Si l'on peut se réjouir d'un tel résultat, qui est à vrai dire une moindre dépense plutôt qu'une économie et dont je rappelle que chacun d'entre nous, en tant que consommateur d'énergie, la paie sur sa facture, la gestion du dossier par le Gouvernement interpelle. Sur la forme, un amendement tombe du ciel, le dispositif est sans cesse retouché, ce qui engendre une très grande incertitude pour la filière et les territoires concernés, puis la mesure est réintroduite à la faveur d'une nouvelle lecture dont il appartiendra au Conseil constitutionnel, le cas échéant, de dire si elle est conforme à la procédure, l'histoire n'est peut-être pas finie ... Sur le fond, pourquoi le Gouvernement et l'Assemblée nationale ont-ils maintenu la disposition dans le texte alors que les négociations avaient abouti ? En droit, il sera donc toujours possible à l'État d'annuler les décisions d'attribution jusqu'à la signature du contrat d'achat.

La plus grande opacité demeure sur les conditions de cette négociation. Si la confidentialité de certaines données peut s'entendre, nous ne savons rien sur la façon dont l'accord avec les consortiums a été finalisé, et donc de son irréversibilité : un engagement écrit et opposable à chacune des parties a-t-il été signé ? Nous ne savons rien non plus de ses conséquences éventuelles sur l'emploi et sur la filière industrielle, ou encore de la façon dont les économies annoncées ont été calculées.

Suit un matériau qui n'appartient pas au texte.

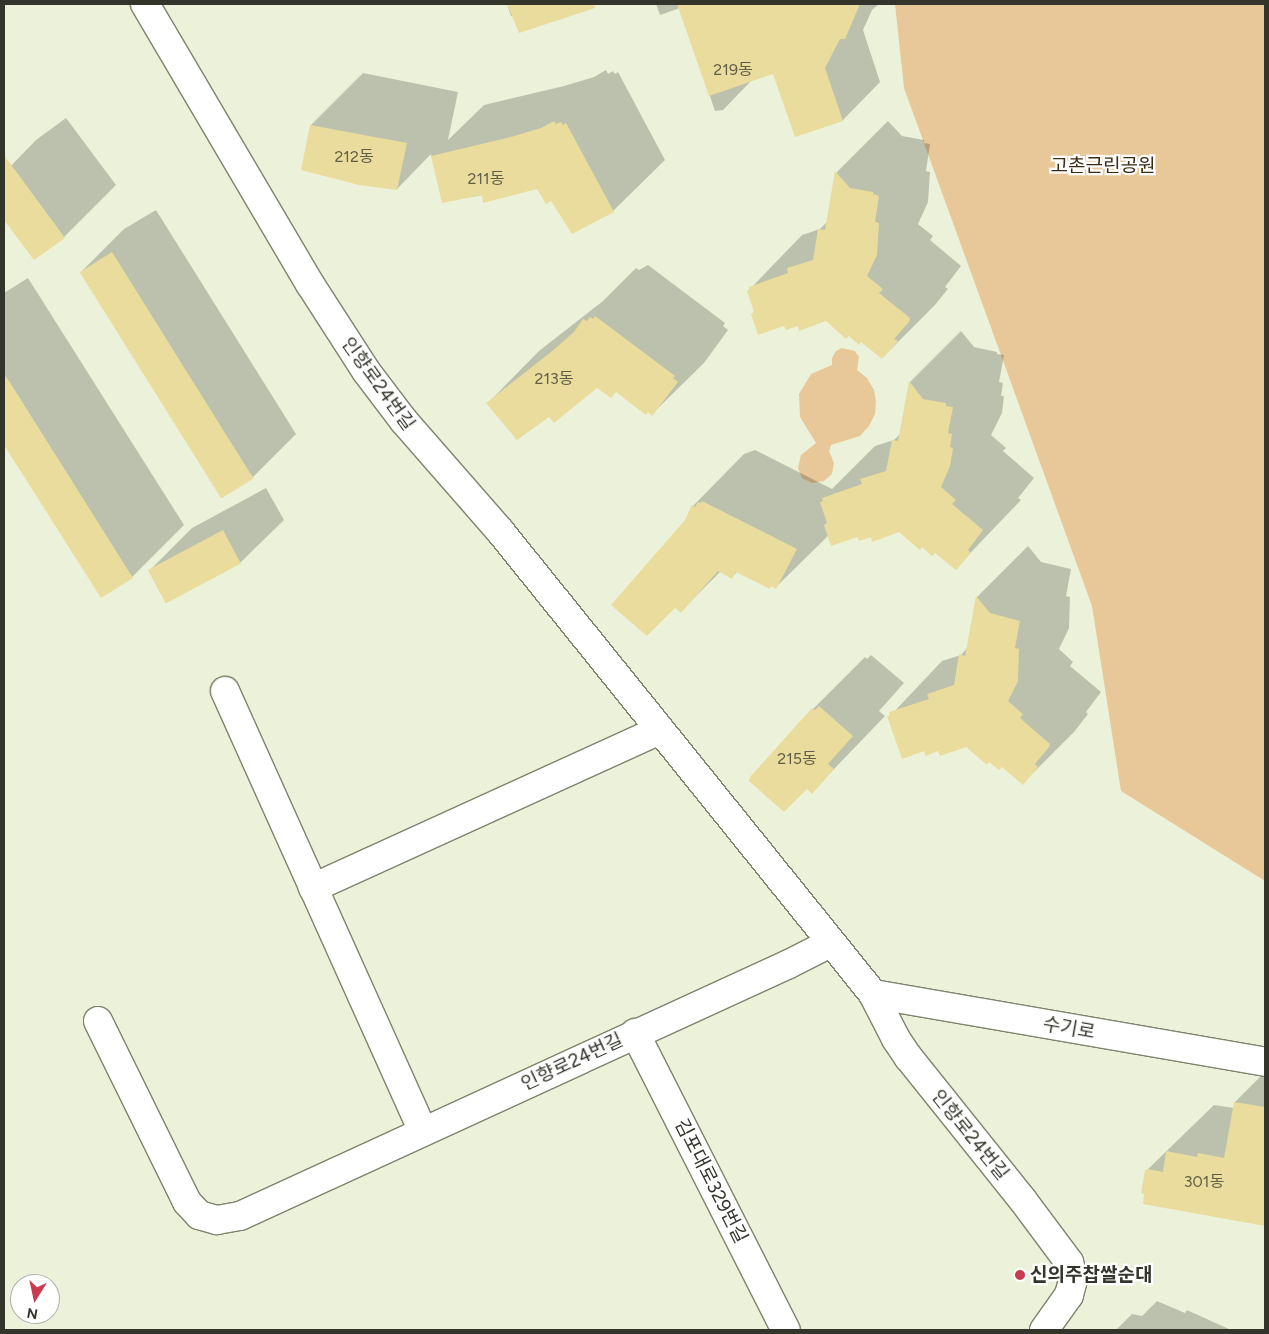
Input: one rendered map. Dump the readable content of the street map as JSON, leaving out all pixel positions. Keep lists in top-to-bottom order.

Ces économies seront peut-être substantielles, mais il s'agit, au moins en partie, d'un trompe-l'oeil puisque le coût du raccordement, auparavant intégré dans le tarif d'achat car financé par les producteurs, sera désormais couvert par le tarif d'utilisation des réseaux, représentant un tiers de la facture des consommateurs d'électricité. De même, l'utilisation ou l'occupation du domaine public à titre gratuit pour ces projets - une nouveauté - occasionnera une perte de recettes publiques non évaluée. Enfin, la possibilité de revenir sur des accords déjà conclus est contradictoire avec la volonté affichée par le Gouvernement d'établir un climat de confiance et de sécurité juridique, et susceptible de faire fuir les investisseurs. Il est à craindre, en particulier, que certains candidats potentiels à l'appel d'offres au large de Dunkerque soient échaudés par de telles pratiques et ne présentent finalement pas d'offre. La pression concurrentielle en serait réduite d'autant et le prix de sortie pourrait être plus élevé qu'espéré, les économies générées d'un côté pouvant alors être partiellement perdues de l'autre...

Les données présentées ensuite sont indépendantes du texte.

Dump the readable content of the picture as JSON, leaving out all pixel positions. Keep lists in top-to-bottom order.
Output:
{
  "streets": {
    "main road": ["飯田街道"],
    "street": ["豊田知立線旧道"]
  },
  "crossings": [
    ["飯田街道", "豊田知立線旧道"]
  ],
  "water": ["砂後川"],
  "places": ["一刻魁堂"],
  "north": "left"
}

Nombre des objections exprimées en première lecture restent donc valables : dans un État de droit, le Gouvernement ne devrait pas pouvoir revenir sur la parole de l'État ; de même, l'incertitude sur ces six parcs et sur la constitution d'une filière industrielle française n'est pas définitivement levée.

Pour autant, je ne proposerai pas de revenir sur la rédaction de l'article, pour prendre acte du résultat favorable de la négociation et considérant que le débat a déjà eu lieu, sur le fond, en première lecture.

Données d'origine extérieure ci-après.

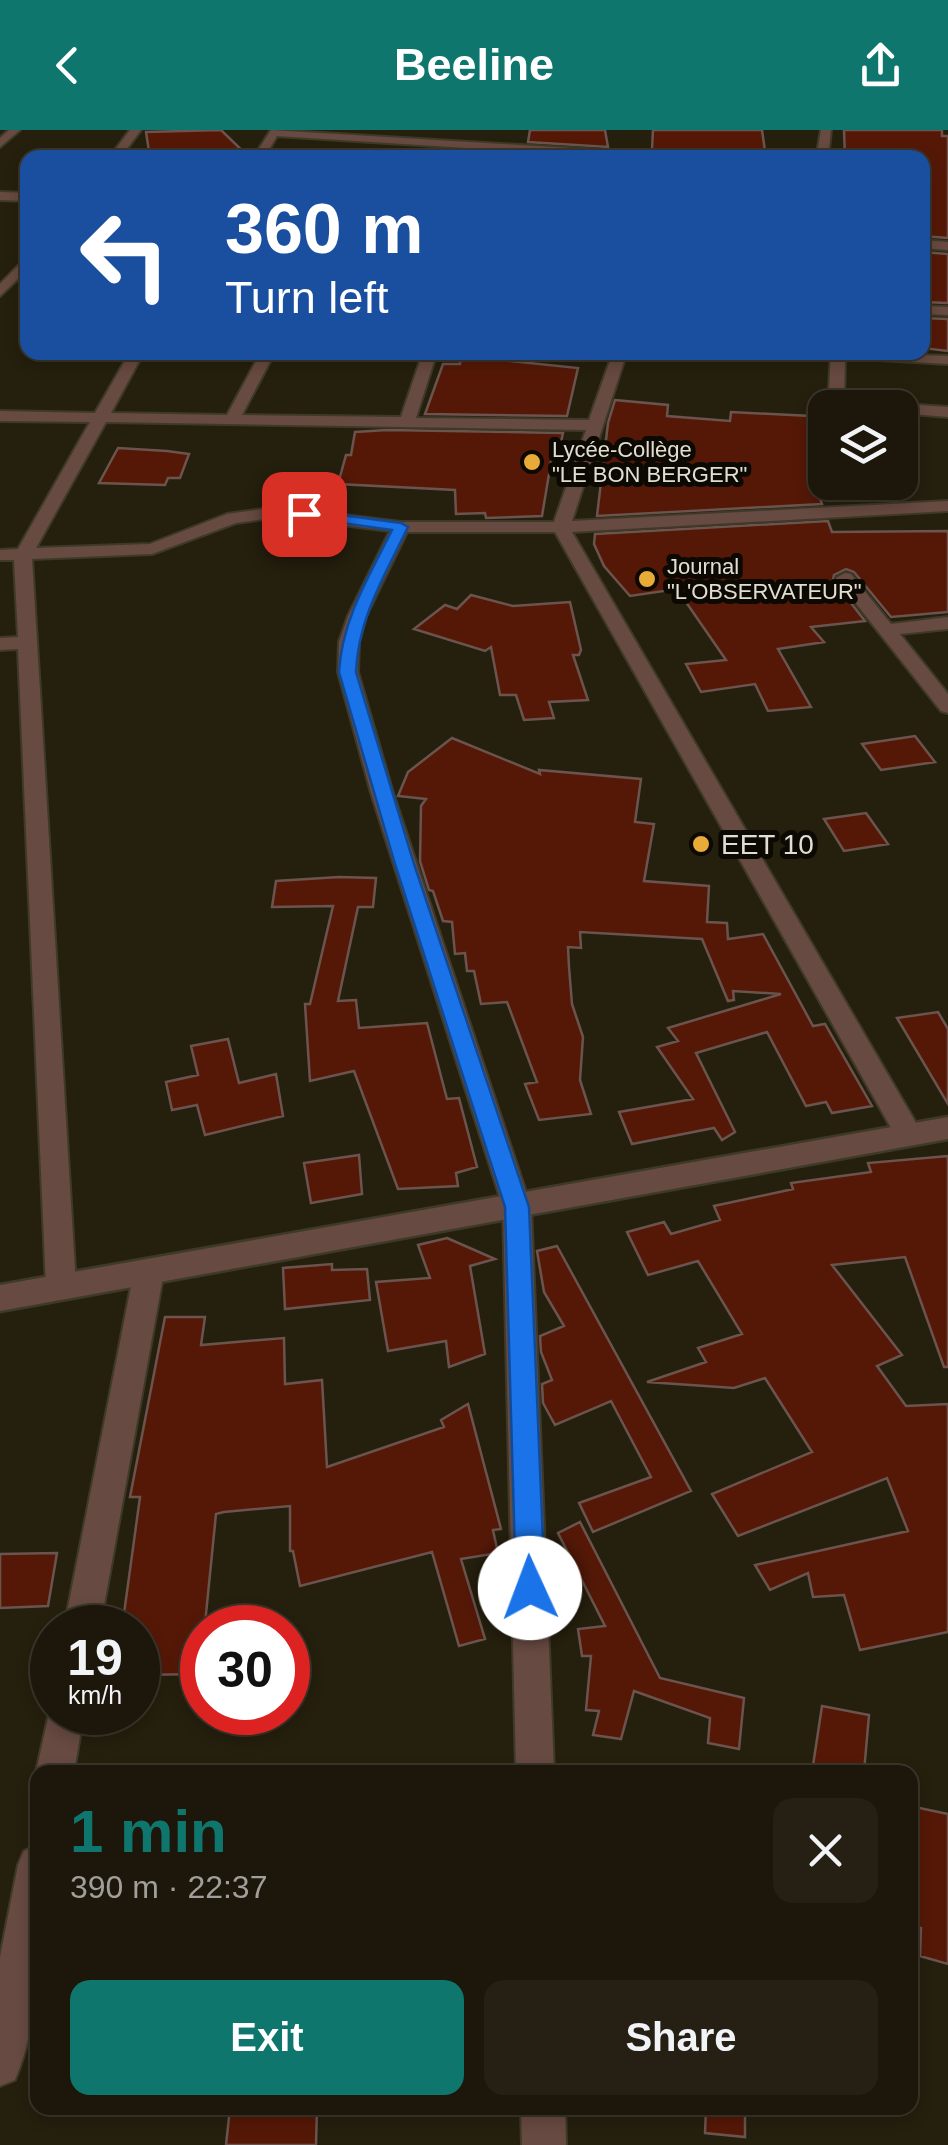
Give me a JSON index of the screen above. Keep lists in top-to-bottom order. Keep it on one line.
{"places":["Lycée-Collège \"LE BON BERGER\"","Journal \"L'OBSERVATEUR\"","EET 10"],"page":{"header":"Beeline","turn":["360 m","Turn left"],"speed":"19 km/h","limit":"30","heading":["1 min","390 m · 22:37"],"buttons":["Exit","Share"]}}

À l'article 34 quinquies, l'Assemblée nationale a conservé notre dispositif sur la procédure d'extrême urgence en matière d'expropriation pour les réseaux publics d'électricité, sans retenir son extension au gaz. Nous avions souhaité anticiper des difficultés qui pourraient se présenter à l'avenir. Nous pourrons toujours y revenir, au besoin, en temps utile.

Enfin, j'ai exprimé mon rejet profond de toutes les demandes de rapports. La plupart du temps, ces rapports sont oubliés par le Gouvernement et, quand l'un d'eux finit par nous être remis, il s'échoue dans une armoire ! Sans surprise, la plupart des demandes ont été rétablies. Dans un souci de consensus, je proposerai d'en conserver certaines, mais d'écarter les demandes les plus inutiles ou problématiques.